En parallèle de cette remarquable fresque sociale qui explore brillamment la condition féminine et salariale de cette époque, le lecteur assiste, papillons au ventre, à la naissance de la tendre idylle entre Victor et Rose. Mais bien que le récit accorde une place importante à cette note romantique, cela n’est jamais au détriment des autres aspects de l’intrigue. Au contraire, réaliste et évitant tout excès de mièvrerie, cette romance tour à tour intense et turbulente, apporte une douceur bienvenue tout en s’intégrant parfaitement à la narration.

___S’appuyant sur un scénario solide et parfaitement maîtrisé, les auteurs parviennent à dégager des enjeux suffisamment pertinents et accrocheurs pour maintenir intact l’intérêt du lecteur. L’intrigue policière qui se dessine peu à peu autour du personnage de Victor se révèle ainsi palpitante et absolument passionnante à suivre, jusqu’au dénouement final, remarquablement orchestré. Intelligente et bien ficelée, cette enquête sur fond de trafic de drogue s’inscrit en outre avec brio dans les problématiques d’une époque où la cocaïne s’imposait alors comme le stimulant vedette d’un Paris mondain gangréné par la drogue. Narrativement et graphiquement irréprochable, « Rose de Paris » déploie ainsi une intrigue particulièrement soignée et d’une redoutable efficacité qui nous tient en haleine jusqu’à la dernière page et parvient à éviter tous les écueils du genre.

Mêlant réalisme social, suspense policier et romance, Gilles Schlesser et Eric Puech signent une oeuvre épatante, qui entrelace les registres et les histoires de vie avec une rare maîtrise. Remarquablement documenté, fourmillant de références et incroyablement immersif, ce roman graphique tentaculaire, loin de se cantonner à un simple récit d’atmosphère, s’apparente ainsi davantage à un portrait méticuleux et relativement exhaustif d’une époque bouillonnante et sulfureuse, saisie à travers les trajectoires éloquentes d’une galerie de personnages fouillés et attachants.

Le trait dynamique et réaliste d’Eric Puech se révèle particulièrement immersif et porte avec brio les intentions de l’album.
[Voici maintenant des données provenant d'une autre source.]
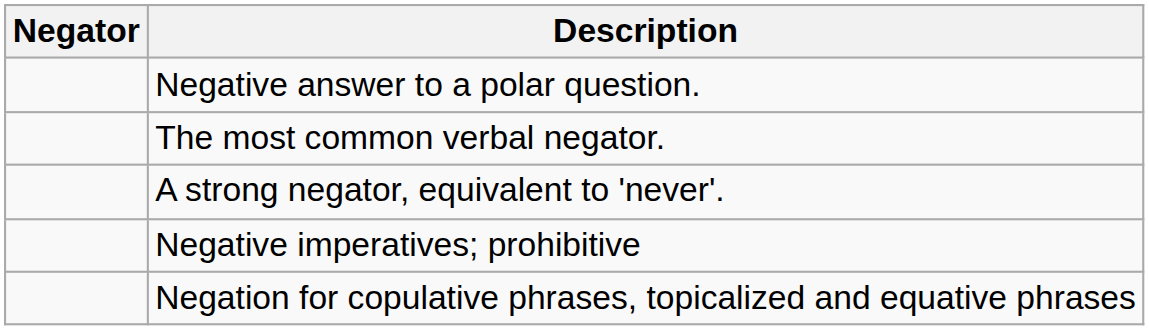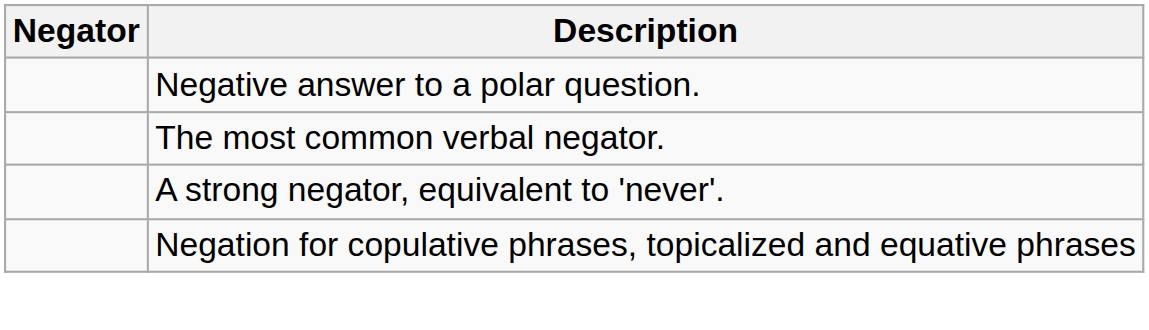- row: Negative imperatives; prohibitive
On se régale de cette ballade à travers le temps et les rues de la capitale et on s’émerveille de voir surgir au détour de chaque page des figures emblématiques de cette époque, telles que Fitzgerald, Hemingway ou encore Josephine Baker…

Nourri des hésitations morales de ses personnages, porté par de nombreux rebondissements, « Rose de Paris » déroule en outre une intrigue intelligente et captivante, qui s’inscrit habilement dans les problématiques de son temps.

On ne peut que s’émerveiller devant la prouesse réalisée par les deux auteurs qui signent là une oeuvre de toute beauté et un portrait virtuose de cette génération des Années Folles, avide de distractions et de plaisirs. Une collaboration particulièrement concluante que l’on espère bien voir se réitérer !

Je remercie très chaleureusement les éditions Parigramme pour cette lecture étourdissante et cette fantastique découverte! A découvrir absolument!